Where does ammo go when it dies?

When citizens are looking to unload some old ammunition, they can call the local sheriff. But who can the sheriff call?

Jan Griese, supervisor of property and evidence with the Hamilton (Ontario) Police Service recalls facing that dilemma. “Our ERU (SWAT Team) used to take it to a quarry and burn it, but we had trouble getting rid of the waste afterward,” she says. At the time, bomb techs with the police service operated a crude burning rig—a 45-gallon steel bin layered with wood chips, ammo, and then gingerly drizzled with a dose of diesel fuel. Sound familiar?

It wasn’t long before the Minister of the Environment suggested the agency (and others in the region) find a safer way to rid themselves of rounds. “[ERU] might contain it, or it might just pop off and they’d have to clean [it] up the next day,” remembers Tom Braithwaite, then a civilian employee with the agency. “I told our guys at the time they hadn’t fixed anything here; the Ministry’s still going to shut you down … why don’t you just go buy a good burner? And they said to me ‘Well, nobody makes a good burner.’”

So Braithwaite figured he would. He’s now president and chief operating officer of Canadian Ammunition Disposal Services (C.A.D.S.) and TWB Designs (a sister company to CADS), having developed the Environmental Mobile Ammunition Combustion System—or eMACS—in 2001. In 2011 the burner was a Cygnus Law Enforcement Group Innovation Awards finalist. The buzz is picking up as agencies across Canada and the United States discover the new “no muss, no fuss” system of safely disposing of live ammunition.

The mobile fire pit

“I’m very proud of it; I’ve got my heart and soul in this thing and I know every nut and bolt on it,” says Braithwaite. He partnered with the Royal Canadian Mounted Police (RCMP) in Ottawa to develop a “better burner.” Hunkered down at the drawing boards with bomb techs and end-users, he began by taking requests: It needed to be portable and propane-fired. It needed to do a batch-feed, and have a quick turnaround to boot (about an hour). It had to be remotely activated, and of course, have a small footprint.

The eMACS burner was designed as an affordable and compact means of disposing up to 60 pounds of ammunition per hour, at one time. Its enclosed design enhances safety in a big way during the thermal process; it also ensures that any particulate released during the burning inside the chamber is eliminated before venting to the outside atmosphere. The eMACS promises not only quick disposal, but quick disposal in accordance with provincial laws. It currently exceeds California, EPA, NATO and EU standards. It is also endorsed by the Natural Resources Canada. “Just the environmental aspect of it is good,” Griese says. “We feel comfortable that we’re not putting things into the air that shouldn’t be. It’s safe, and service has been top-notch.”

→ Source excerpt

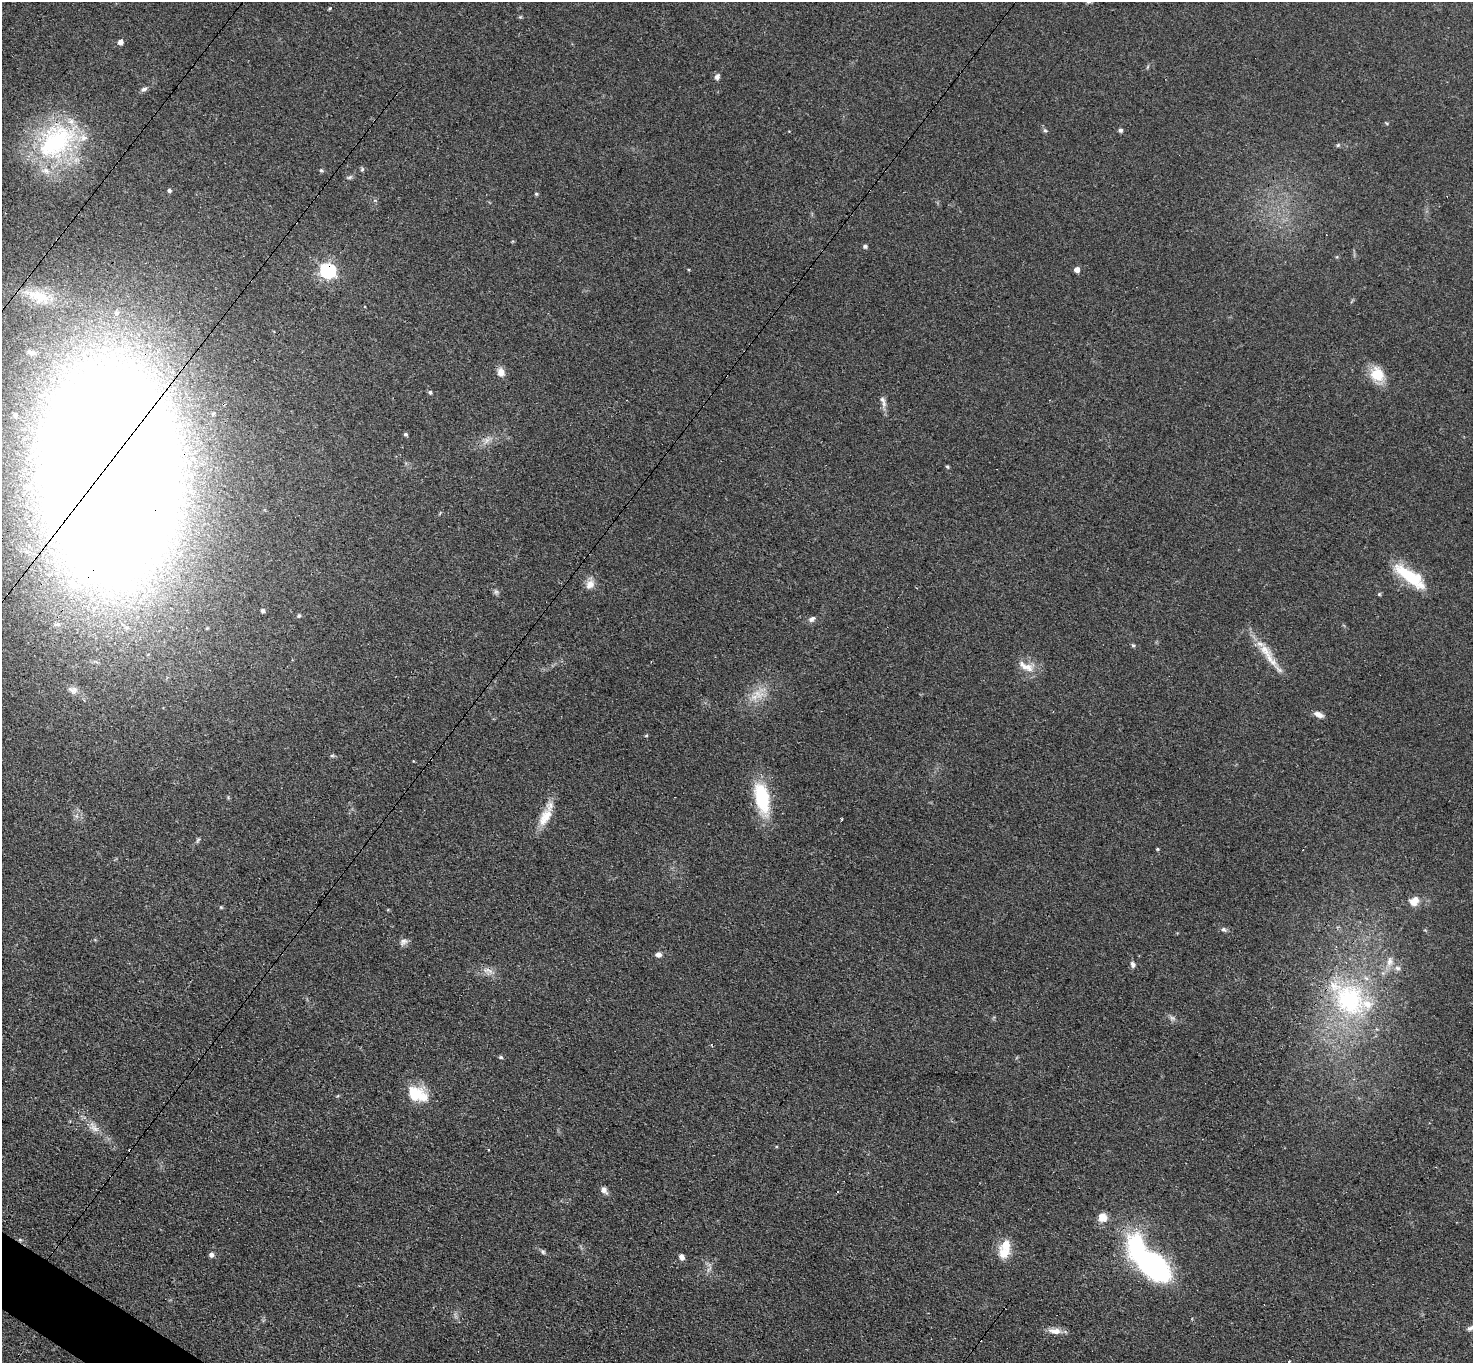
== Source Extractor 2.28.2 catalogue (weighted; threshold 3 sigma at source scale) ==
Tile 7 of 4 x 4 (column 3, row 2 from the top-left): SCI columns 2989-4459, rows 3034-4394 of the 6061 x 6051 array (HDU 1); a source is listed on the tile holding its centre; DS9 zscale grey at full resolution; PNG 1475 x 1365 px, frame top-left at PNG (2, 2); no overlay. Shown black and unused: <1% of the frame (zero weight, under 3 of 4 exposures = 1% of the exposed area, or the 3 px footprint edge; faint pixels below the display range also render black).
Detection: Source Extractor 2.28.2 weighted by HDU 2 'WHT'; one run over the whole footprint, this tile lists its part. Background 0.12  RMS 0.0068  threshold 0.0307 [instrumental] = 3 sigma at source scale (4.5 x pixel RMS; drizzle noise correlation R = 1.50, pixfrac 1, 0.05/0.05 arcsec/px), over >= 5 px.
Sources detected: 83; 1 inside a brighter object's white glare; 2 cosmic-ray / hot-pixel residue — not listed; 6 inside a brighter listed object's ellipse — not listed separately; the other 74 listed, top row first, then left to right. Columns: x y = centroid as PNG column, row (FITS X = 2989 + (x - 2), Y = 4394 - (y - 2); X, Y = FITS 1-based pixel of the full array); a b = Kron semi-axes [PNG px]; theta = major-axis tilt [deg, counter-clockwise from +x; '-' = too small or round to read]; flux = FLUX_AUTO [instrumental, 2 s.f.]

→ Required work
Resume the article above about the eMACS ammunition burner after its last sentence, and keep writing it.

→ Answer to this task
Braithwaite says the units can process 100 pounds at a time (but it’s tougher on the trays) and a possible 1,000 pounds per day in eight to twelve loads. The lead separates from the brass when the cycle is complete, ready for recycling. After burning, users can recycle the yellow brass in the trays as well as the clean ingot of lead below. It works out to about $1 per pound; at 1,000 pounds processed, an agency can potentially make $1,000 per day. With a per-day diesel fuel cost of $90, the unit could essentially pay for itself in time.

The very first MACS burner was made entirely of wood. Braithwaite jokes this unit will hopefully turn up in his museum some day. After the RCMP approved of the prototype, they gave the go-ahead and he built a steel structure. “We … did our very first test burn, and it worked phenomenally well,” he says. “So we’ve just modified the tray systems and different types of burners to get a little more efficiency out of it, and really since the very first one that’s all we’ve done to it. It’s worked well right from the start.”

Bullets and fireworks and flares ...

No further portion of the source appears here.